Damas, (SANA) Le directeur du département de la responsabilité et de la reddition de comptes au sein de la Commission nationale syrienne pour la justice transitionnelle, l’avocat Radif Mustafa, a appelé les victimes, les personnes lésées ainsi que toute personne disposant d’informations ou de témoignages concernant de graves crimes commis pendant la période où le général Mohammad al-Chaar occupait plusieurs postes de responsabilité sous l’ancien régime, notamment avant 2011, à les soumettre conformément aux procédures légales.
Permettre aux victimes de participer au processus de justice
Dans une déclaration à SANA dimanche, l’avocat Mustafa a expliqué que le département de la responsabilité et de la reddition de comptes de la Commission nationale pour la justice transitionnelle, dans le cadre du suivi du dossier de Mohammad al-Chaar, qui a occupé plusieurs postes de responsabilité sous le régime déchu, notamment à la tête de plusieurs branches des services de sécurité ainsi qu’au ministère de l’Intérieur, souligne que cet appel s’inscrit dans le cadre du mandat temporel de la Commission nationale pour la justice transitionnelle.

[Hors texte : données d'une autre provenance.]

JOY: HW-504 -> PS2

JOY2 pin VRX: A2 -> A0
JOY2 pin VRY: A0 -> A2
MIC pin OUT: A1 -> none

Les victimes appelées à participer au processus de justice
Il a précisé que les témoignages et les plaintes peuvent être déposés auprès du département de la responsabilité et de la reddition de comptes de la Commission, ou auprès des chambres des parquets compétentes en matière de justice transitionnelle dans les différents gouvernorats syriens. Cette démarche permet aux victimes, à leurs proches et aux personnes lésées de participer au processus de justice et de présenter les informations dont elles disposent, renforçant ainsi leur rôle et leurs droits dans les procédures judiciaires et contribuant à compléter les éléments de fait relatifs aux crimes faisant l’objet de l’enquête.
Le droit des victimes à la justice et à l’équité
L’avocat Mustafa a souligné que la participation des victimes ne constitue pas une simple formalité, mais représente une composante essentielle du processus de justice transitionnelle. Elle contribue à consolider les dossiers et les éléments de preuve, ainsi qu’à établir des liens entre les faits et les témoignages, ce qui favorise l’établissement de la vérité et renforce le droit des victimes à la justice et à l’équité.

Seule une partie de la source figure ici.